In spite of the many advances Google has made to its search engine algorithms in the years since Larry Page invented PageRank, inbound links are still central to the way the search giant decides how to rank pages. But all links aren’t equal, and the easiest links to get are also the least valuable — comment links, forum links, and other linking pages where there is little editorial control over the content.
Google has also become much smarter at figuring out whether links are the genuine article: a sincere expression of editorial approval of the content being linked to or simply part of a scheme to manipulate PageRank.
Link schemes and link spam have become increasingly ineffective. And, in the unlikely event that a particular link scheme is effective, it’s only a matter of time before Google figures it out. When it does, all the money invested into building links is lost; a site held aloft in the SERPs on the basis of a link scheme will take a nosedive.
Add that fact to the plethora of other signals that Google uses for ranking, and it might seem that manual link building is dead. In fact, if you pay attention to some parts of the SEO media — never ones to avoid wild speculation and hyperbole — you’d forgiven for believing that link building was a waste of time.
In fact, that’s not true. There is still a place for link building on the modern web. But here’s the thing: if you want to build a sustainable link profile, you’re going have to do it the hard way.
Link Building Today
The first thing you need is great content. Automated volume link building is essentially, if not completely, dead, and the best way to build sustainable links is to create awesome content — i.e. content that people want to link to.
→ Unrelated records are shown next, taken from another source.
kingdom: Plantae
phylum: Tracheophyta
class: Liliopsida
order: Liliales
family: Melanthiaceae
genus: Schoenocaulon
Of course, great content on its own isn’t enough. I’m not advocating an “if you build it they will come” approach, because they won’t come if they don’t know about it.
The second factor in effective link building is promotion and outreach. Social media plays a big role in this: the more people see your content, the more will link to it. It’s not that social media links count for much; they don’t. But social media is the best way to get content out to as many people as possible.
In that, social media is simply a very effective promotional tool, but it’s far from being the only promotional tool available to link builders. Let’s say you written the best resource on the web on a particular topic, but you have no incoming links. When you search for the subject of your content on Google, your work is overshadowed by lots of inferior articles. That’s because they have more incoming links (among other factors, but we’ll focus on links).
If your content is the best, why shouldn’t these links point to your site instead of the inferior content? Here’s where the hard work of manual link building comes in. You can use a tool like Majestic.com to discover who is linking to the pages that outrank your content.
Next, research those sites and find out why they are linking to the inferior content. Sometimes the links will be in years-old articles or spam directories, but sometimes the linking pages will be authoritative and useful resources.
Now, the maintainers of those pages want to link to the best content, right? And you’ve written the best content. Find a way to contact them and let them know that you have better content. Your conversion rate for this approach will be low, but the links gained are likely to be a genuine and sincere expression of editorial approval of your content.
You can take this process a step further by finding popular articles on relevant topics for your niche, write better articles, and then carry out the process we’ve discussed.
Link building is far from dead. Automated link building is heading in the direction of the dodo, but the good old-fashioned process of writing and promoting great content is very much alive and kicking.